I want to cut/router 1/2" wide by 1/2" deep grooves in full length boards 3/4"(spf). I've drawn up a jig that I could make in a couple hours but I wanna check to see if there's an easier way to make accurate, repetitive, cuts with the equipment I already have. I have a 1/2" V groove carbide router bit, router table and an 8" dedo set. See attached pic. The finish doesn't have to be super smooth, these boards will be used for birdhouses.

bit looks like this but with a bearing on top. http://www.grizzly.com/products/90-V-Groove-Bit-1-4-Shank-1-2-Cutter-Dia-/C1205


----------



## Hammer1 (Aug 1, 2010)

It would be quite easy if you had a bit like the one you referenced. One that has a bearing on top would be for chamfering edges, not making a groove in the middle of the field. If you don't want to spend any money and use what you have, the next choice would be your dado set, on the table saw, tipped to a 45 bevel. It can be done with a single blade, too. You would have to make two intersecting, non through, 45 cuts for each groove. Could also be done with a rabbet plane with a 45 guide block.


----------



## firemedic (Dec 26, 2010)

Just buy the bit or buy the moulding already made... Otherwise your looking at one hell of a tedious job...

~tom ...it's better to remain silent and be thought a fool than to open one's mouth and remove all doubt...


----------



## Greg in Maryland (Jan 6, 2011)

I don't think that the task will ne that difficult. All you are doing is routing a v shaped flute. I suppose if you had 100's of bd ft to route it would be a pain, but for how little you need it should be doable.

I think that regardless of the method you use, if your lumber isn't perfectly square, your grooves will not be parallel to the edges.

Also, if you use the sled as you designed it with the 'scale' on it, I would also add layout marks on the stock. Use the layout marks and the scale to verify your accuracy, ie, touch the tip of the v groove bit at one end of the board and run the sled along the length and touch on the layout mark again. If everything is adjusted correctly, the tip of the v groove bit should be on the layout mark.

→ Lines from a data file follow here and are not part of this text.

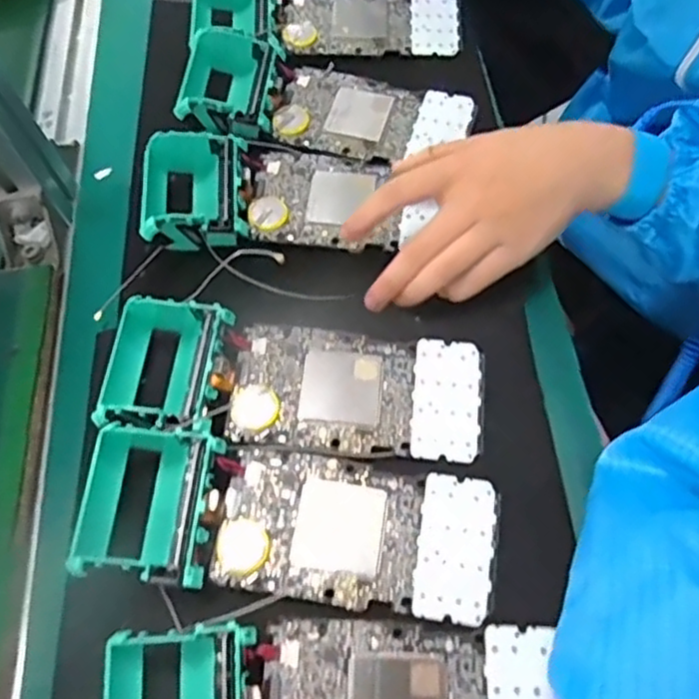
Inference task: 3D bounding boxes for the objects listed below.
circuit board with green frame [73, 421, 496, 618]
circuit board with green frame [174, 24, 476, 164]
[{"bbox_3d":[-0.030,0.082,0.330,0.192,0.033,0.073,8,57,6],"label":"circuit board with green frame"},{"bbox_3d":[-0.018,-0.165,0.463,0.191,0.029,0.079,11,57,8],"label":"circuit board with green frame"}]

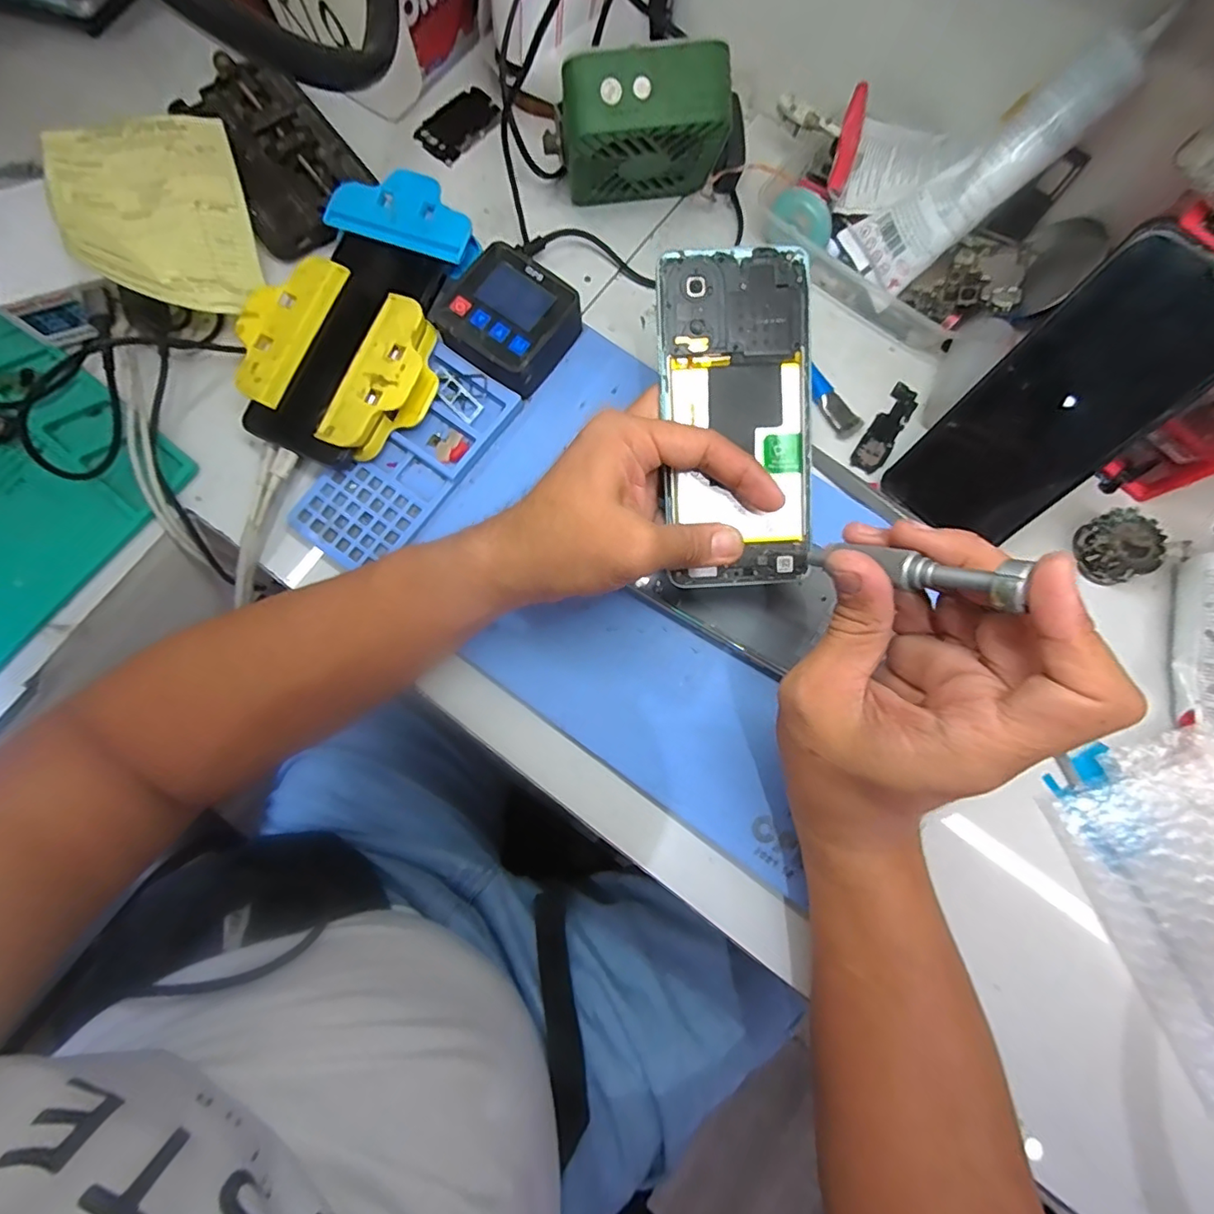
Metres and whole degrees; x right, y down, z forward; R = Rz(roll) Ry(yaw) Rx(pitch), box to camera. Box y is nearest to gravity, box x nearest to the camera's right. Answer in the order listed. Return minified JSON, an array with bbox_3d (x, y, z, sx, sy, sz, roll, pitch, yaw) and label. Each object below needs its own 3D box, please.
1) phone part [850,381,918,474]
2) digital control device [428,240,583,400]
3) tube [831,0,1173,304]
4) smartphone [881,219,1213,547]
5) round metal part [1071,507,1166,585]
[{"bbox_3d":[0.185,-0.118,0.365,0.020,0.004,0.070,33,81,6],"label":"phone part"},{"bbox_3d":[-0.063,-0.178,0.350,0.069,0.036,0.071,38,81,6],"label":"digital control device"},{"bbox_3d":[0.216,-0.250,0.316,0.025,0.151,0.047,-12,76,-45],"label":"tube"},{"bbox_3d":[0.240,-0.105,0.297,0.078,0.161,0.006,46,40,8],"label":"smartphone"},{"bbox_3d":[0.312,-0.037,0.338,0.040,0.023,0.040,0,79,0],"label":"round metal part"}]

The often repeated advise of using a scrap piece would be a good validation of the whole concept.

Lastly, holding down the piece is going to be important and another challenge. You want the holddowns strong enough so that the piece does not move, but not in the way of the sled.

Good luck and update us on your progress.

Greg


----------



## TomC (Oct 27, 2008)

Cut them on the router table. Cut a number of spacer the thickness of the spacing you want. Attach the spacers to the router fence. Make a cut, remove a spacer and make the next cut and so on.
Tom


----------



## Pirate (Jul 23, 2009)

This would be easy for the router I mounted on the back end of the motor on my old Craftsman radial arm saw. (overhead router)
Run the board along the fence. Add and do it again. Repeat as needed.


----------



## vinny (Aug 6, 2011)

I built the above jig. Works quite well on the short stock I've run through it. I attached a ruler to the router plate portion which gives me the 1/2" increment needed.


----------



## firemedic (Dec 26, 2010)

vinny said:


> I built the above jig. Works quite well on the short stock I've run through it. I attached a ruler to the router plate portion which gives me the 1/2" increment needed.
> Video Link: http://www.youtube.com/watch?v=4XAuQJ5A6ho&feature=youtube_gdata_player


That looks like it really works great!!! Nicely done!

~tom ...it's better to remain silent and be thought a fool than to open one's mouth and remove all doubt...


----------